Did a psychological profile go too far? Via the Associated Press, 6 April:
His life a shambles after he was sent to prison for murder, then set free with new evidence, Timothy Masters paused to reflect on the calamitous series of events that brought him to ruin’s precipice. Almost 21 years passed before DNA evidence proved what he’d been saying all along: He is no killer. He was just a teenage boy with a hobby of drawing gruesome pictures. His sketches of shootings, stabbings, explosions, torture were used as evidence to convict him of killing an aspiring writer in 1987, a conviction that was ultimately overturned.

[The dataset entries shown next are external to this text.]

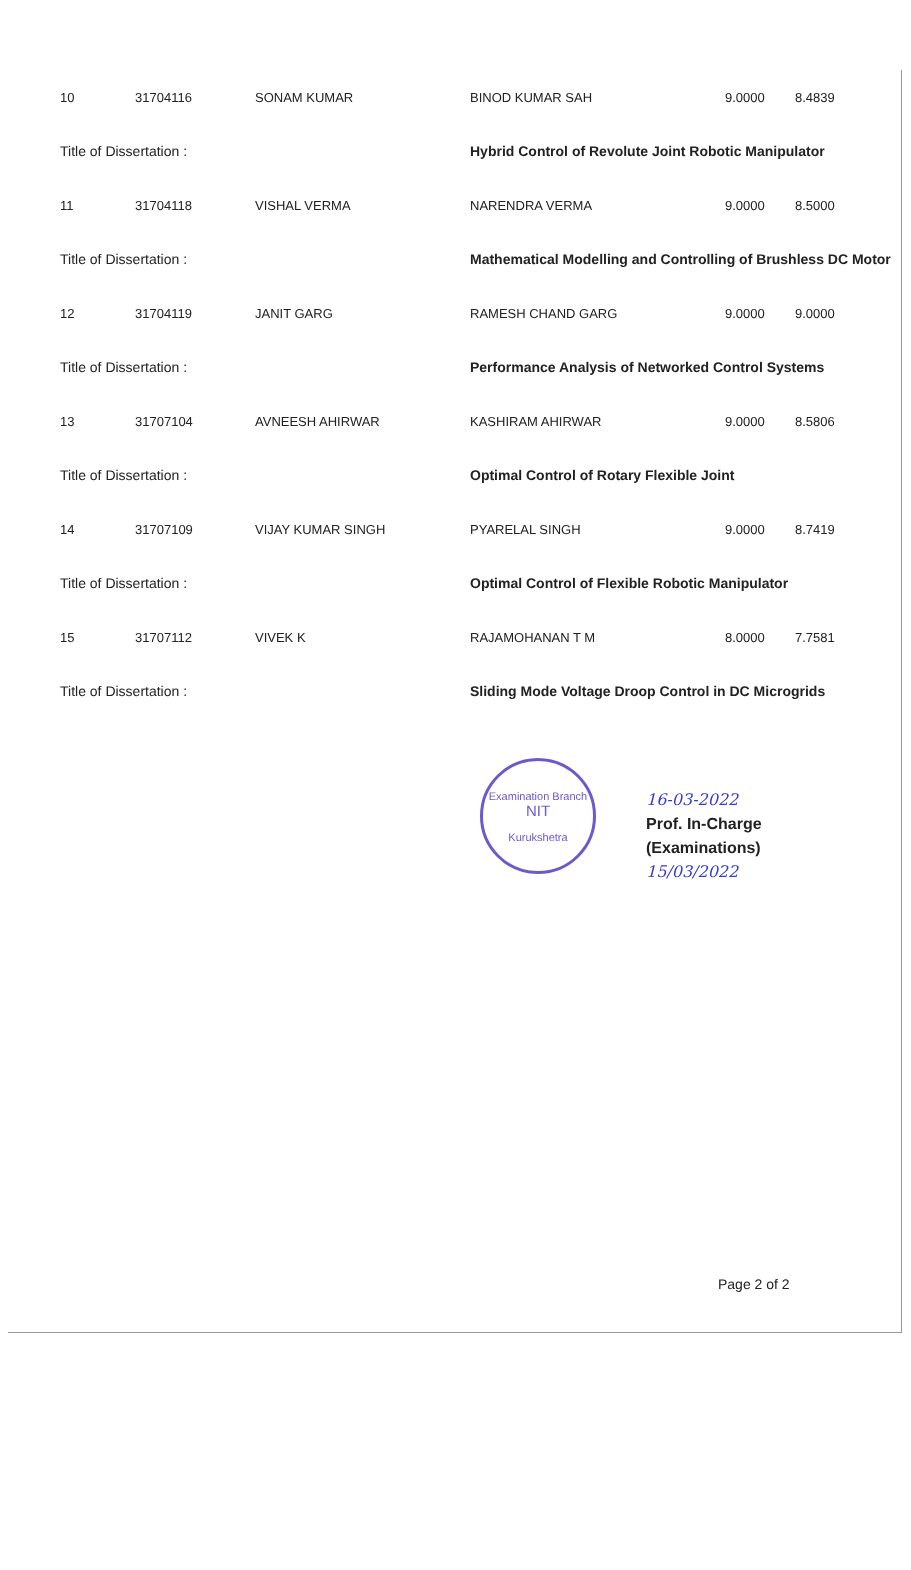| 10 | 31704116 | SONAM KUMAR | BINOD KUMAR SAH | 9.0000 | 8.4839 |
| Title of Dissertation : | | | Hybrid Control of Revolute Joint Robotic Manipulator | | |
| 11 | 31704118 | VISHAL VERMA | NARENDRA VERMA | 9.0000 | 8.5000 |
| Title of Dissertation : | | | Mathematical Modelling and Controlling of Brushless DC Motor | | |
| 12 | 31704119 | JANIT GARG | RAMESH CHAND GARG | 9.0000 | 9.0000 |
| Title of Dissertation : | | | Performance Analysis of Networked Control Systems | | |
| 13 | 31707104 | AVNEESH AHIRWAR | KASHIRAM AHIRWAR | 9.0000 | 8.5806 |
| Title of Dissertation : | | | Optimal Control of Rotary Flexible Joint | | |
| 14 | 31707109 | VIJAY KUMAR SINGH | PYARELAL SINGH | 9.0000 | 8.7419 |
| Title of Dissertation : | | | Optimal Control of Flexible Robotic Manipulator | | |
| 15 | 31707112 | VIVEK K | RAJAMOHANAN T M | 8.0000 | 7.7581 |
| Title of Dissertation : | | | Sliding Mode Voltage Droop Control in DC Microgrids | | |
Examination Branch
NIT
Kurukshetra
16-03-2022
Prof. In-Charge
(Examinations)
15/03/2022
Page 2 of 2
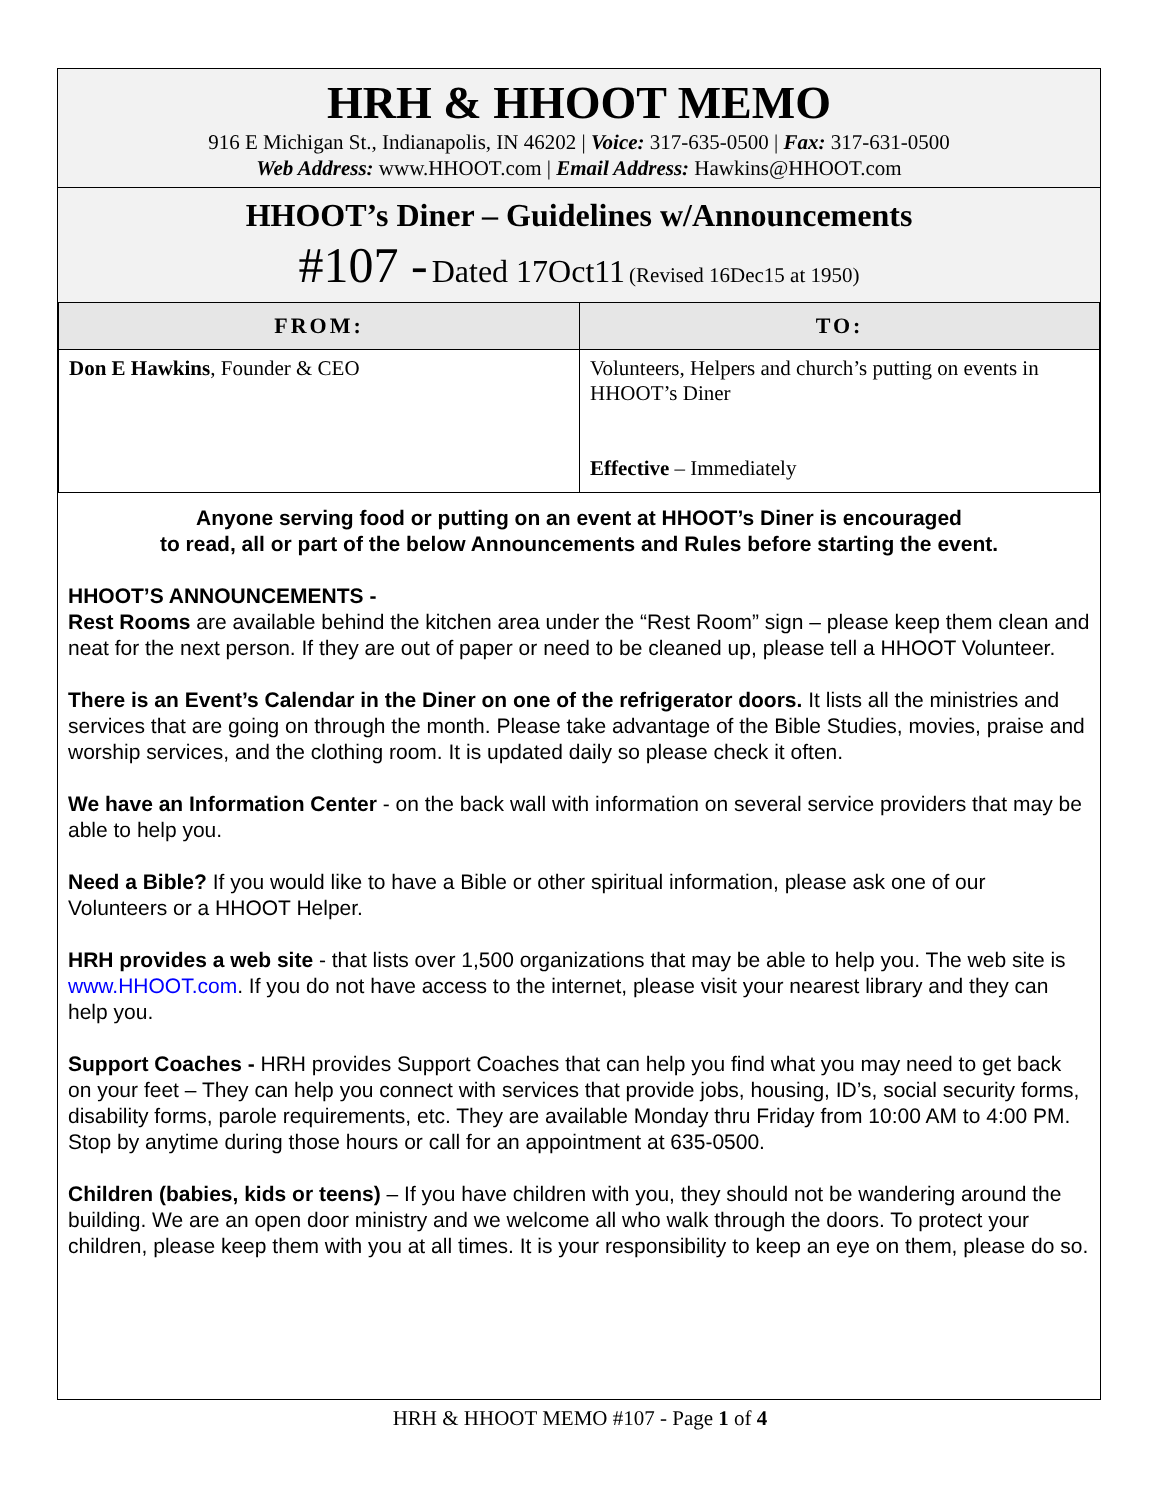HRH & HHOOT MEMO
916 E Michigan St., Indianapolis, IN 46202 | Voice: 317-635-0500 | Fax: 317-631-0500
Web Address: www.HHOOT.com | Email Address: Hawkins@HHOOT.com
HHOOT’s Diner – Guidelines w/Announcements
#107 - Dated 17Oct11 (Revised 16Dec15 at 1950)
| FROM: | TO: |
| --- | --- |
| Don E Hawkins , Founder & CEO | Volunteers, Helpers and church’s putting on events in HHOOT’s Diner Effective – Immediately |
Anyone serving food or putting on an event at HHOOT’s Diner is encouraged
to read, all or part of the below Announcements and Rules before starting the event.
HHOOT’S ANNOUNCEMENTS -
Rest Rooms are available behind the kitchen area under the “Rest Room” sign – please keep them clean and neat for the next person. If they are out of paper or need to be cleaned up, please tell a HHOOT Volunteer.
There is an Event’s Calendar in the Diner on one of the refrigerator doors. It lists all the ministries and services that are going on through the month. Please take advantage of the Bible Studies, movies, praise and worship services, and the clothing room. It is updated daily so please check it often.
We have an Information Center - on the back wall with information on several service providers that may be able to help you.
Need a Bible? If you would like to have a Bible or other spiritual information, please ask one of our Volunteers or a HHOOT Helper.
HRH provides a web site - that lists over 1,500 organizations that may be able to help you. The web site is www.HHOOT.com. If you do not have access to the internet, please visit your nearest library and they can help you.
Support Coaches - HRH provides Support Coaches that can help you find what you may need to get back on your feet – They can help you connect with services that provide jobs, housing, ID’s, social security forms, disability forms, parole requirements, etc. They are available Monday thru Friday from 10:00 AM to 4:00 PM. Stop by anytime during those hours or call for an appointment at 635-0500.
Children (babies, kids or teens) – If you have children with you, they should not be wandering around the building. We are an open door ministry and we welcome all who walk through the doors. To protect your children, please keep them with you at all times. It is your responsibility to keep an eye on them, please do so.
HRH & HHOOT MEMO #107 - Page 1 of 4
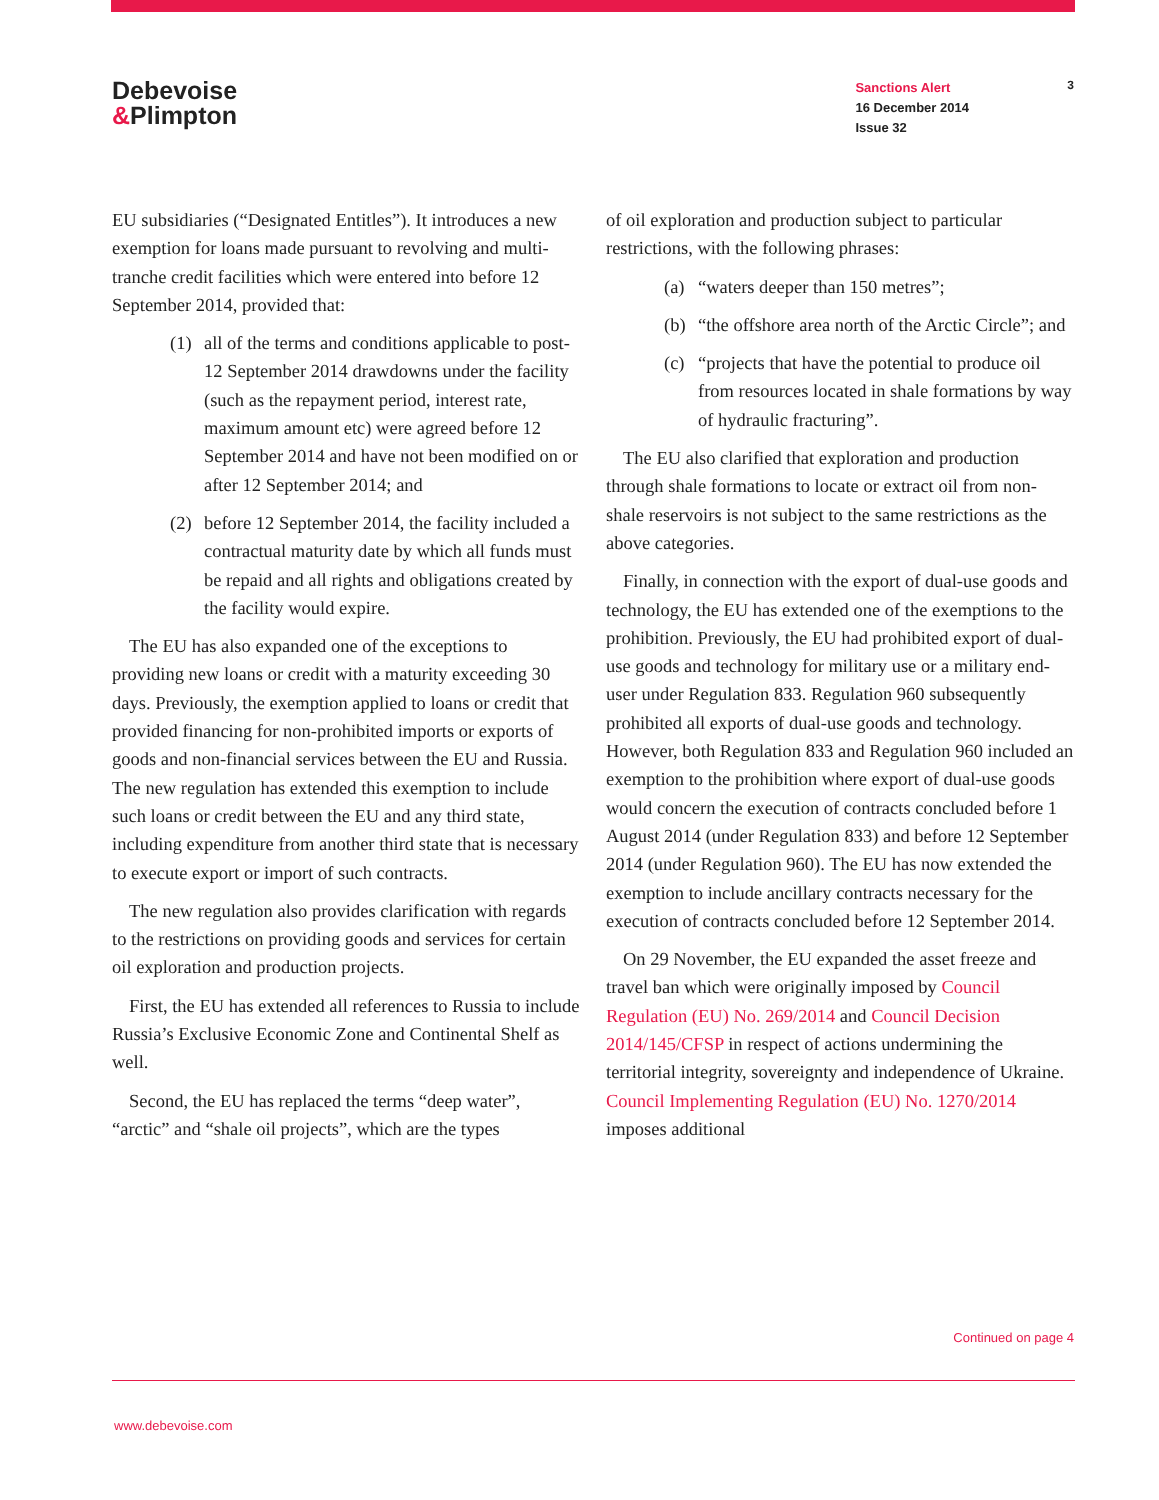Debevoise
&Plimpton
Sanctions Alert
16 December 2014
Issue 32
3
EU subsidiaries (“Designated Entitles”). It introduces a new exemption for loans made pursuant to revolving and multi-tranche credit facilities which were entered into before 12 September 2014, provided that:
(1) all of the terms and conditions applicable to post-12 September 2014 drawdowns under the facility (such as the repayment period, interest rate, maximum amount etc) were agreed before 12 September 2014 and have not been modified on or after 12 September 2014; and
(2) before 12 September 2014, the facility included a contractual maturity date by which all funds must be repaid and all rights and obligations created by the facility would expire.
The EU has also expanded one of the exceptions to providing new loans or credit with a maturity exceeding 30 days. Previously, the exemption applied to loans or credit that provided financing for non-prohibited imports or exports of goods and non-financial services between the EU and Russia. The new regulation has extended this exemption to include such loans or credit between the EU and any third state, including expenditure from another third state that is necessary to execute export or import of such contracts.
The new regulation also provides clarification with regards to the restrictions on providing goods and services for certain oil exploration and production projects.
First, the EU has extended all references to Russia to include Russia’s Exclusive Economic Zone and Continental Shelf as well.
Second, the EU has replaced the terms “deep water”, “arctic” and “shale oil projects”, which are the types
of oil exploration and production subject to particular restrictions, with the following phrases:
(a) “waters deeper than 150 metres”;
(b) “the offshore area north of the Arctic Circle”; and
(c) “projects that have the potential to produce oil from resources located in shale formations by way of hydraulic fracturing”.
The EU also clarified that exploration and production through shale formations to locate or extract oil from non-shale reservoirs is not subject to the same restrictions as the above categories.
Finally, in connection with the export of dual-use goods and technology, the EU has extended one of the exemptions to the prohibition. Previously, the EU had prohibited export of dual-use goods and technology for military use or a military end-user under Regulation 833. Regulation 960 subsequently prohibited all exports of dual-use goods and technology. However, both Regulation 833 and Regulation 960 included an exemption to the prohibition where export of dual-use goods would concern the execution of contracts concluded before 1 August 2014 (under Regulation 833) and before 12 September 2014 (under Regulation 960). The EU has now extended the exemption to include ancillary contracts necessary for the execution of contracts concluded before 12 September 2014.
On 29 November, the EU expanded the asset freeze and travel ban which were originally imposed by Council Regulation (EU) No. 269/2014 and Council Decision 2014/145/CFSP in respect of actions undermining the territorial integrity, sovereignty and independence of Ukraine. Council Implementing Regulation (EU) No. 1270/2014 imposes additional
Continued on page 4
www.debevoise.com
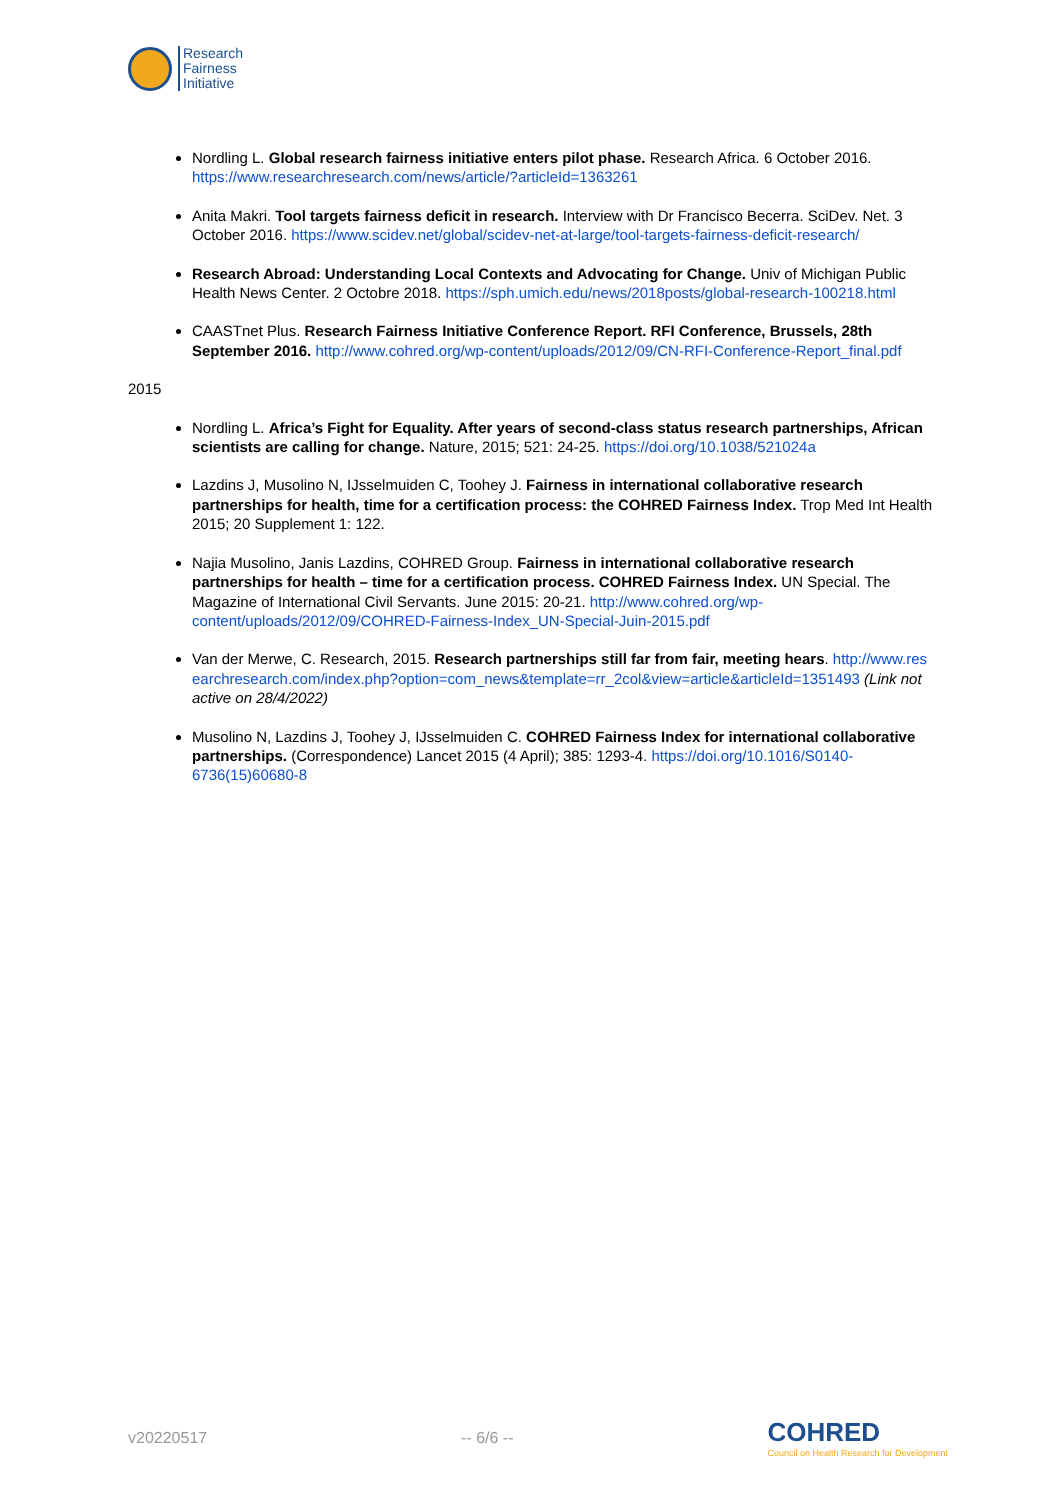Research
Fairness
Initiative
Nordling L. Global research fairness initiative enters pilot phase. Research Africa. 6 October 2016. https://www.researchresearch.com/news/article/?articleId=1363261
Anita Makri. Tool targets fairness deficit in research. Interview with Dr Francisco Becerra. SciDev. Net. 3 October 2016. https://www.scidev.net/global/scidev-net-at-large/tool-targets-fairness-deficit-research/
Research Abroad: Understanding Local Contexts and Advocating for Change. Univ of Michigan Public Health News Center. 2 Octobre 2018. https://sph.umich.edu/news/2018posts/global-research-100218.html
CAASTnet Plus. Research Fairness Initiative Conference Report. RFI Conference, Brussels, 28th September 2016. http://www.cohred.org/wp-content/uploads/2012/09/CN-RFI-Conference-Report_final.pdf
2015
Nordling L. Africa’s Fight for Equality. After years of second-class status research partnerships, African scientists are calling for change. Nature, 2015; 521: 24-25. https://doi.org/10.1038/521024a
Lazdins J, Musolino N, IJsselmuiden C, Toohey J. Fairness in international collaborative research partnerships for health, time for a certification process: the COHRED Fairness Index. Trop Med Int Health 2015; 20 Supplement 1: 122.
Najia Musolino, Janis Lazdins, COHRED Group. Fairness in international collaborative research partnerships for health – time for a certification process. COHRED Fairness Index. UN Special. The Magazine of International Civil Servants. June 2015: 20-21. http://www.cohred.org/wp-content/uploads/2012/09/COHRED-Fairness-Index_UN-Special-Juin-2015.pdf
Van der Merwe, C. Research, 2015. Research partnerships still far from fair, meeting hears. http://www.researchresearch.com/index.php?option=com_news&template=rr_2col&view=article&articleId=1351493 (Link not active on 28/4/2022)
Musolino N, Lazdins J, Toohey J, IJsselmuiden C. COHRED Fairness Index for international collaborative partnerships. (Correspondence) Lancet 2015 (4 April); 385: 1293-4. https://doi.org/10.1016/S0140-6736(15)60680-8
v20220517 -- 6/6 -- COHRED
Council on Health Research for Development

But the prosecution of Masters raises troubling questions, primarily because it pivoted on the controversial opinions of a board certified forensic psychologist who analyzed the sketches and concluded Masters was guilty. He was convicted without a single shred of direct physical evidence or witnesses.
Karen Franklin has blogged extensively on this case, and her thoughtful and informative posts are well worth a read if you are interested in a case study of profiling-gone-very-wrong. There are links to other press coverage and Karen has uploaded the transcript of forensic psychologist J. Reid Meloy’s testimony in this case (access here – pdf). The easiest way to access these is to select the ‘profiling’ tag in her blog – the most recent six posts in this category are about the Masters case. Aspiring profilers: watch and learn.